Vale la pena hacer unas notas sobre Paul Lafargue, antes de hablar de su libro El derecho a la pereza (Editorial Grijalvo, 1970). Nació en 1842 en Santiago de Cuba, de padres franceses. En 1868 se casó con Laura, la hija menor de Carlos Marx. Federico Engels quería tanto al matrimonio que nombró a Paul y Laura como sus herederos. El 26 de noviembre de 1911 se suicidaron ambos. Lafargue explicó esta decisión (p. 159): “Estando sano de cuerpo y espíritu, me quito la vida antes de que la implacable vejez me arrebate uno después de otro los placeres y las alegrías de la existencia, y de que me despoje también de mis fuerzas físicas e intelectuales. […] Hace ya años que me prometí a mí mismo no rebasar los setenta. […] Muero con la alegría suprema de tener la certidumbre de que, en un futuro próximo, triunfará la causa por la que he luchado durante 45 años. ¡Viva el comunismo! ¡Viva el socialismo internacional!”

Mi ejemplar es una compilación de ensayos. En el que da título al volumen, Lafargue dice que (Pp. 12-13): “La agricultura fue, en efecto, la primera manifestación del trabajo servil que conoció la humanidad; según la tradición bíblica, el primer criminal –Caín– era un agricultor”. La suya es una apasionada defensa de la pereza, un apasionado ataque al trabajo, con datos económicos, históricos, ideológicos (p. 27): “Es necesario que se imponga no trabajar más de tres horas diarias y que se contente con no hacer nada y parrandear el resto del día”.

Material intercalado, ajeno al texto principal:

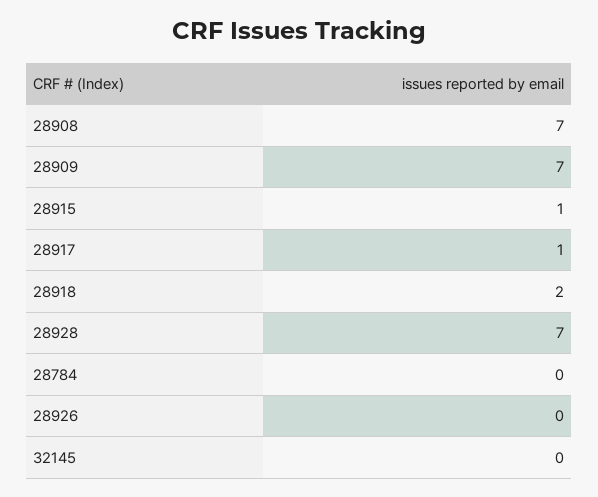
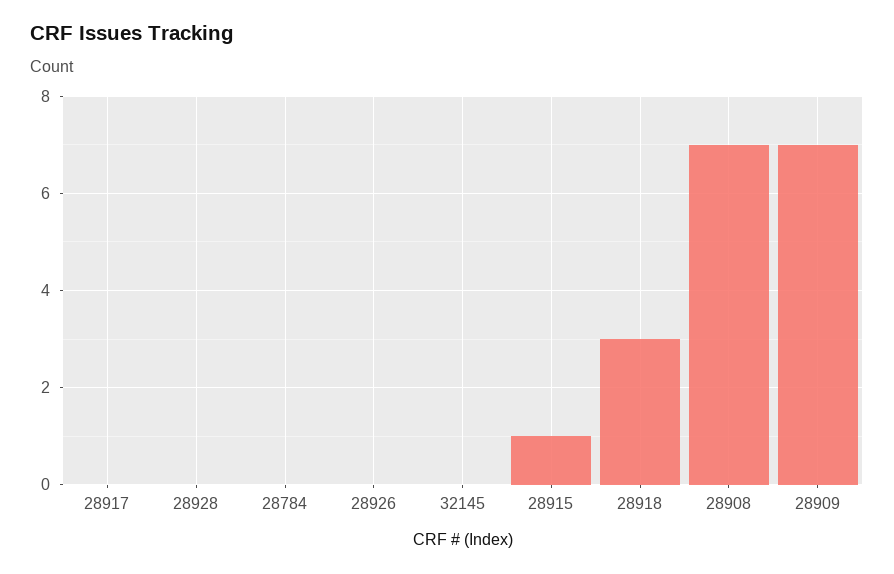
28917: 1 -> 0
28918: 2 -> 3
28928: 7 -> 0

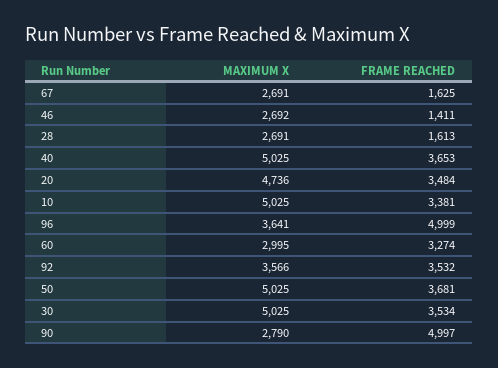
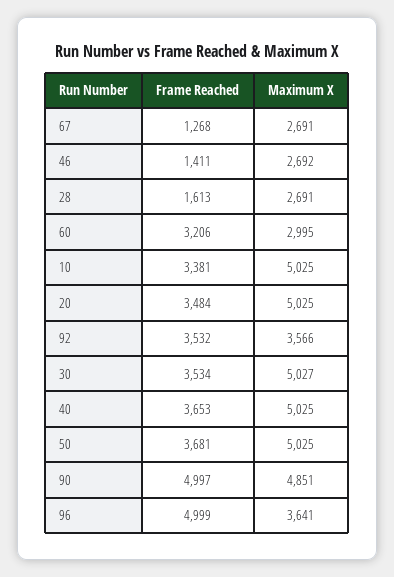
FRAME REACHED, 67: 1625 -> 1268
MAXIMUM X, 20: 4736 -> 5025
FRAME REACHED, 60: 3274 -> 3206
MAXIMUM X, 30: 5025 -> 5027
MAXIMUM X, 90: 2790 -> 4851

Llama la atención que designe profesionales ideológicos a una variedad de personas que regularmente no se ponen en el mismo saco (p. 33): “Gobernantes, policías, clérigos, magistrados, militares, prostitutas, artistas, científicos, etc.”

Lafargue da otra idea sobre la virginidad en “El mito de Prometeo” (p. 62): “Permanecer virgen no significa, en los tiempos prehistóricos, hacer voto de virginidad y castidad, sino rechazar el obligado sometimiento al yugo del matrimonio patriarcal que Zeus había entronizado en el Olimpo”.

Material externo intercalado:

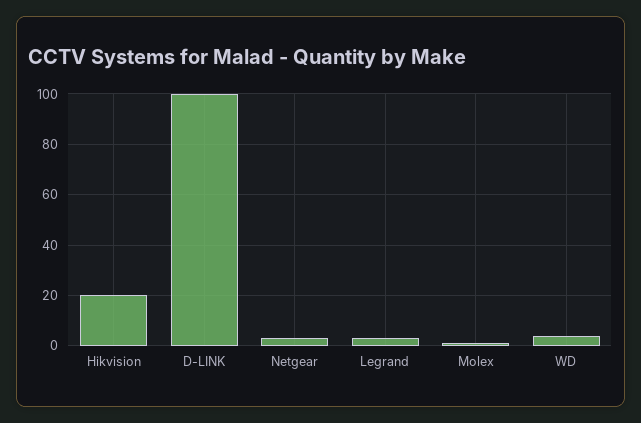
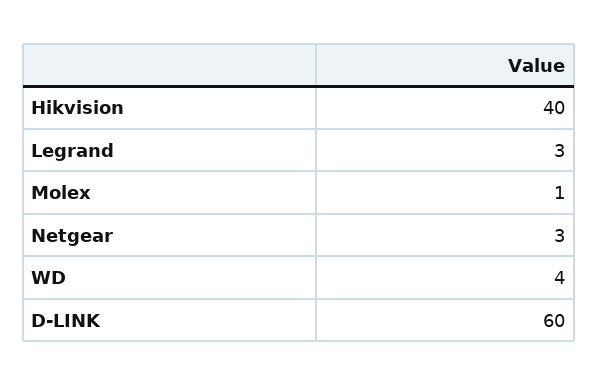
Hikvision: 20 -> 40
D-LINK: 100 -> 60

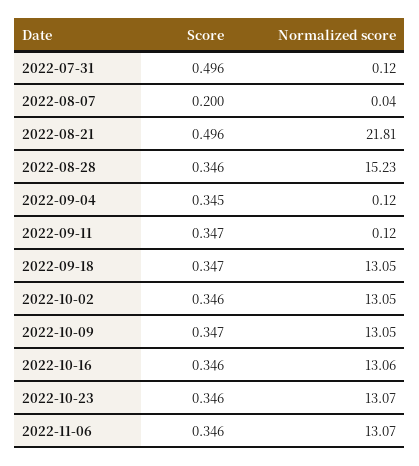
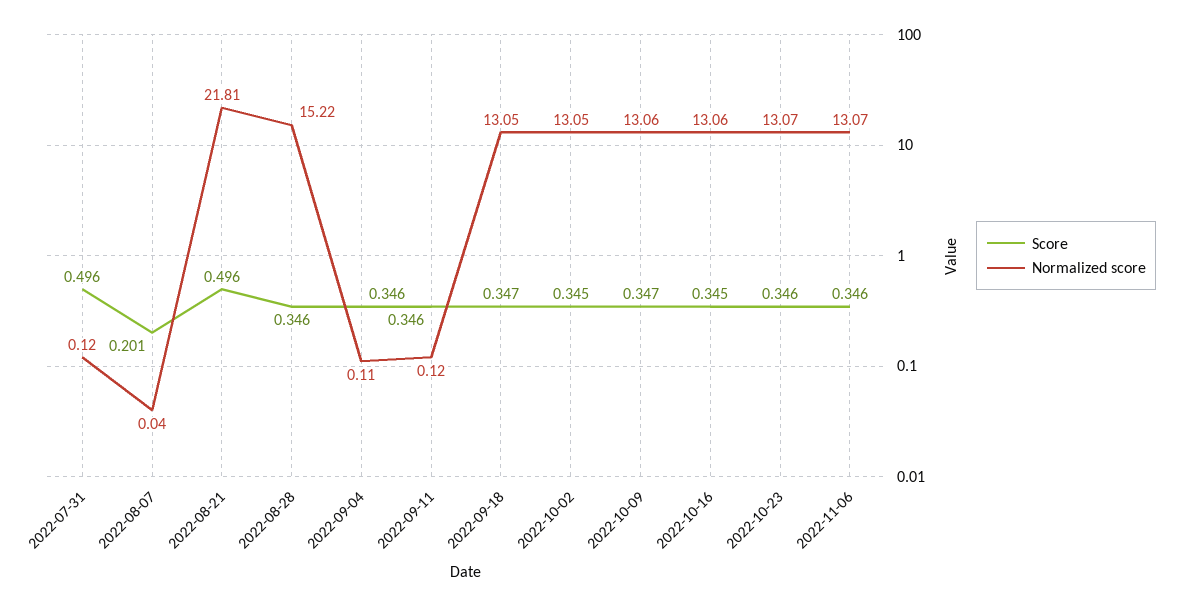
Score, 2022-08-07: 0.2 -> 0.201
Normalized score, 2022-08-28: 15.23 -> 15.22
Score, 2022-09-04: 0.345 -> 0.346
Normalized score, 2022-09-04: 0.12 -> 0.11
Score, 2022-09-11: 0.347 -> 0.346
Score, 2022-10-02: 0.346 -> 0.345
Normalized score, 2022-10-09: 13.05 -> 13.06
Score, 2022-10-16: 0.346 -> 0.345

Dice que Zeus, quien conocía sus limitaciones intelectuales, por consejo de Gea se casó con Metis y (p. 77) “al igual que los salvajes que devoran el corazón sangrante de un enemigo para adquirir su coraje, se tragó a su esposa Metis para asimilar su astucia y su sabiduría, pues este era el significado de su nombre. Estas dos cualidades intelectuales eran, entonces, patrimonio de la mujer”.

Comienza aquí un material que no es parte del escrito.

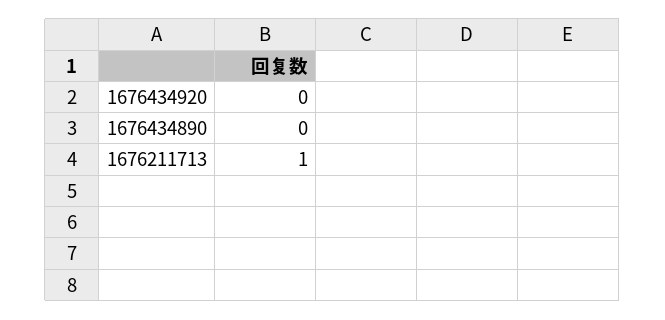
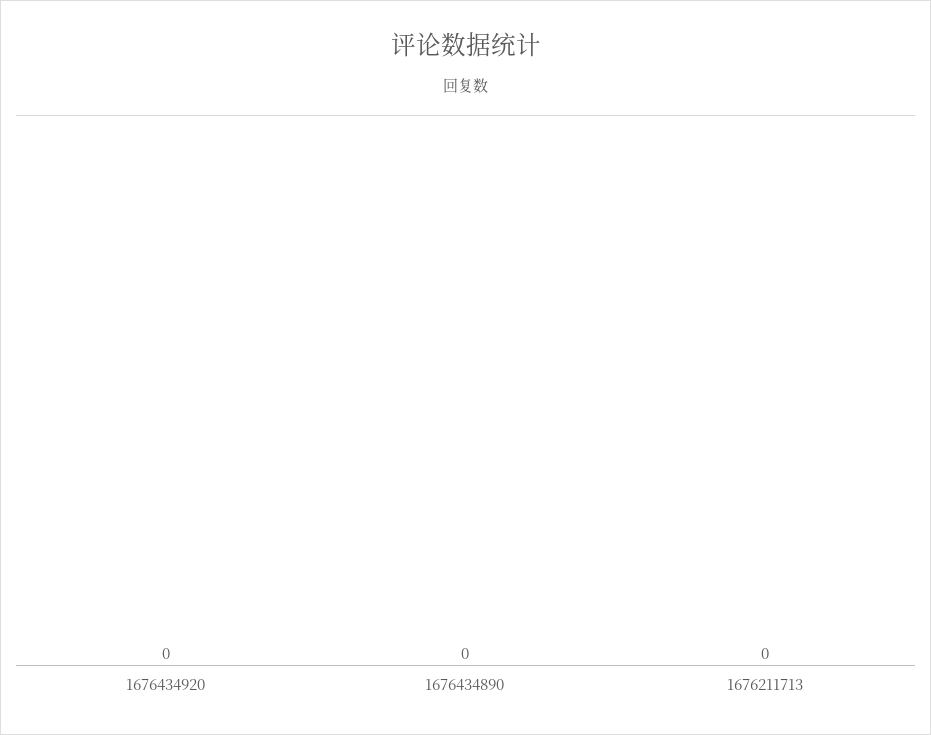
1676211713: 1 -> 0

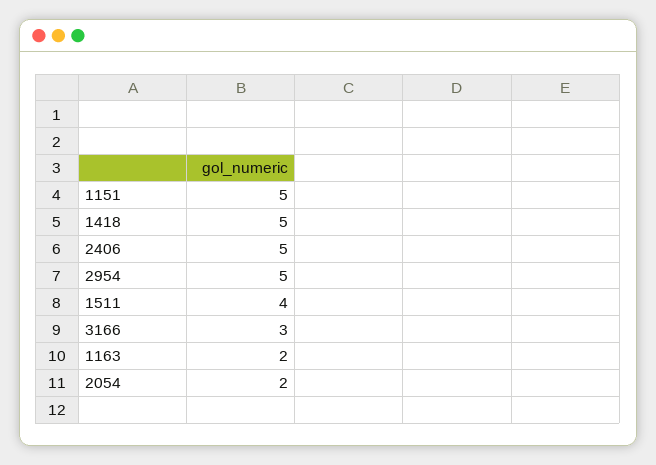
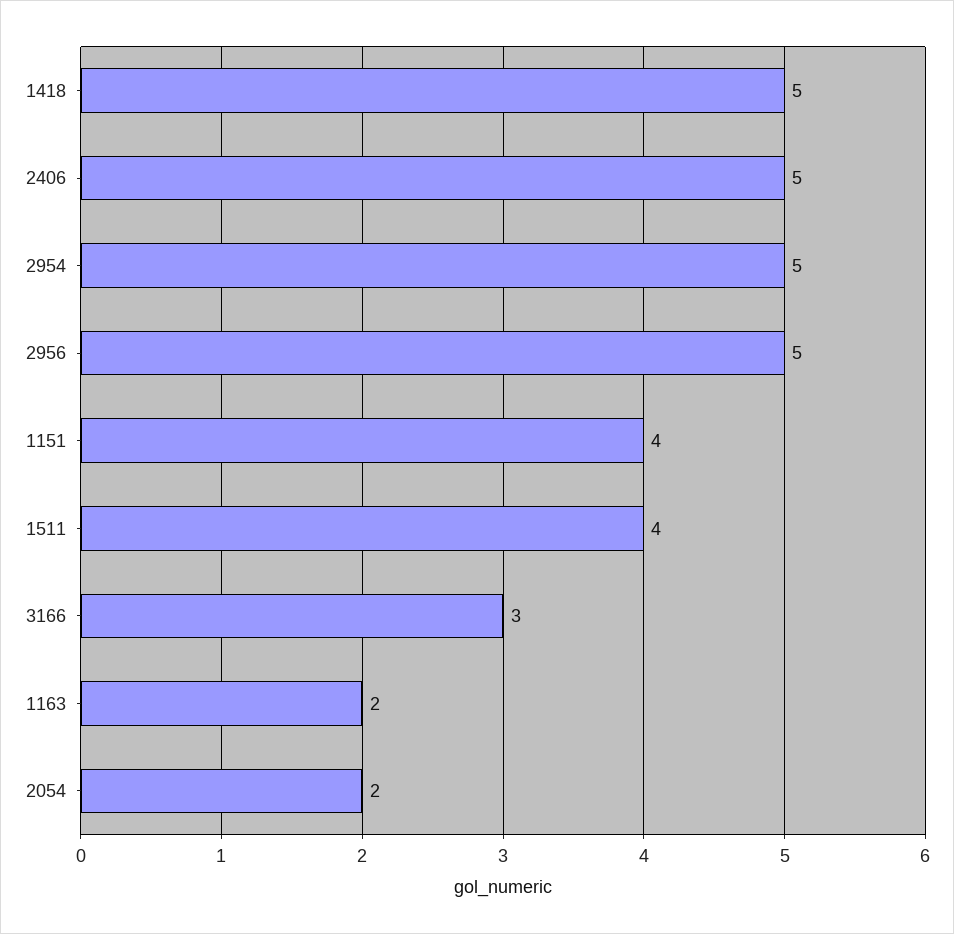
1151: 5 -> 4
2956: none -> 5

Y escribe esto sobre la muerte (p. 87): “La vida en el Hades era tan aburrida que Aquiles, muerto cuando aún vivía su padre, y por consiguiente antes de poder convertirse en padre de familia, dijo a Ulises que cambiaría su reinado entre los espíritus por la existencia de un obrero”. Y en esta idea, Lafargue parece morderse la cola: la vida de ocio en el Hades es tan aburrida que podría ser mejor vivir trabajando. En fin.

 

***

 

Hace años, cuando las computadoras no eran tan populares, me contó un amigo del DF que vino a instalar una a una comunidad chiapaneca muy pobre. Explicó al muchacho más listo cómo iba a usarla. Quedó de regresar y cuando lo hizo se halló con que la compu no servía.

—¿Por qué?

—Se chingó el cable.

—¿Cómo?

—Lo comió una cocha.

Esta convivencia de la modernidad con la naturaleza de nuestro pueblo, la observo ahora en una Sex shop de la Novena Sur, en Tuxtla. Estas tiendas, se supone, apelan a la amplitud de criterio de la gente cosmopolita que ve en el sexo una posibilidad de juego y de placer. Me da mucha risa pasar allí y ver que en la pared de la entrada (paso en coche pero se supone que habrán muñecas inflables, dildos, películas pornográficas, lencería muy atrevida, etcétera) hay un cartel que anuncia, como parte de la oferta de la tienda: “Se vende mistela y hojuelas”. Para hacer una orgía más chiapaneca deberían incluir tamales de bola y pozol. Pero tal vez es pedir mucho.